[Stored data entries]

★ ★ ★ ★ ★ ★ ★

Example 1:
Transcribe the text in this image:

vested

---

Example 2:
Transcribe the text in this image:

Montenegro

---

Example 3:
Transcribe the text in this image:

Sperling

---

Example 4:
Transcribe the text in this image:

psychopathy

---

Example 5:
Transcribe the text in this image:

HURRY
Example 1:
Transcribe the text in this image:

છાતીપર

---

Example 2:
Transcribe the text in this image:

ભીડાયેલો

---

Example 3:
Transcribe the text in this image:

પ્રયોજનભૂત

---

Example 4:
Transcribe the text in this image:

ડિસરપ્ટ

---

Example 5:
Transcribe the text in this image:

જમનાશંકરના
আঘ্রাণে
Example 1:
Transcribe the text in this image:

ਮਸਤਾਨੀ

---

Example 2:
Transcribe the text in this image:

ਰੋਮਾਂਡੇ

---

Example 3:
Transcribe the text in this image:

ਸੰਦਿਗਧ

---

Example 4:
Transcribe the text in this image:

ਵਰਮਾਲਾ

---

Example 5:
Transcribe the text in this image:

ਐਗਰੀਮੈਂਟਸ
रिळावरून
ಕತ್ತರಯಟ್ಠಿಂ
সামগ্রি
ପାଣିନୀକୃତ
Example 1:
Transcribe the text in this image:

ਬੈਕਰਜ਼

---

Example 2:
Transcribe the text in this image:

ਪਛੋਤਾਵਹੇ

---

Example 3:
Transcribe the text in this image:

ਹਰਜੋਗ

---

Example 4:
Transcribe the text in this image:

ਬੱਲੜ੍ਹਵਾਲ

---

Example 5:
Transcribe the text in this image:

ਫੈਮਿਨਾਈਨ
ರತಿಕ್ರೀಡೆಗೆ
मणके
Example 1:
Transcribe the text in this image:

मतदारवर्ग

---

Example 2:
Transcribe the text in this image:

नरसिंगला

★ ★ ★ ★ ★ ★ ★

Having read the records above, reproduce each one exactly.

Example 1:
Transcribe the text in this image:

vested

---

Example 2:
Transcribe the text in this image:

Montenegro

---

Example 3:
Transcribe the text in this image:

Sperling

---

Example 4:
Transcribe the text in this image:

psychopathy

---

Example 5:
Transcribe the text in this image:

HURRY
Example 1:
Transcribe the text in this image:

છાતીપર

---

Example 2:
Transcribe the text in this image:

ભીડાયેલો

---

Example 3:
Transcribe the text in this image:

પ્રયોજનભૂત

---

Example 4:
Transcribe the text in this image:

ડિસરપ્ટ

---

Example 5:
Transcribe the text in this image:

જમનાશંકરના
আঘ্রাণে
Example 1:
Transcribe the text in this image:

ਮਸਤਾਨੀ

---

Example 2:
Transcribe the text in this image:

ਰੋਮਾਂਡੇ

---

Example 3:
Transcribe the text in this image:

ਸੰਦਿਗਧ

---

Example 4:
Transcribe the text in this image:

ਵਰਮਾਲਾ

---

Example 5:
Transcribe the text in this image:

ਐਗਰੀਮੈਂਟਸ
रिळावरून
ಕತ್ತರಯಟ್ಠಿಂ
সামগ্রি
ପାଣିନୀକୃତ
Example 1:
Transcribe the text in this image:

ਬੈਕਰਜ਼

---

Example 2:
Transcribe the text in this image:

ਪਛੋਤਾਵਹੇ

---

Example 3:
Transcribe the text in this image:

ਹਰਜੋਗ

---

Example 4:
Transcribe the text in this image:

ਬੱਲੜ੍ਹਵਾਲ

---

Example 5:
Transcribe the text in this image:

ਫੈਮਿਨਾਈਨ
ರತಿಕ್ರೀಡೆಗೆ
मणके
Example 1:
Transcribe the text in this image:

मतदारवर्ग

---

Example 2:
Transcribe the text in this image:

नरसिंगला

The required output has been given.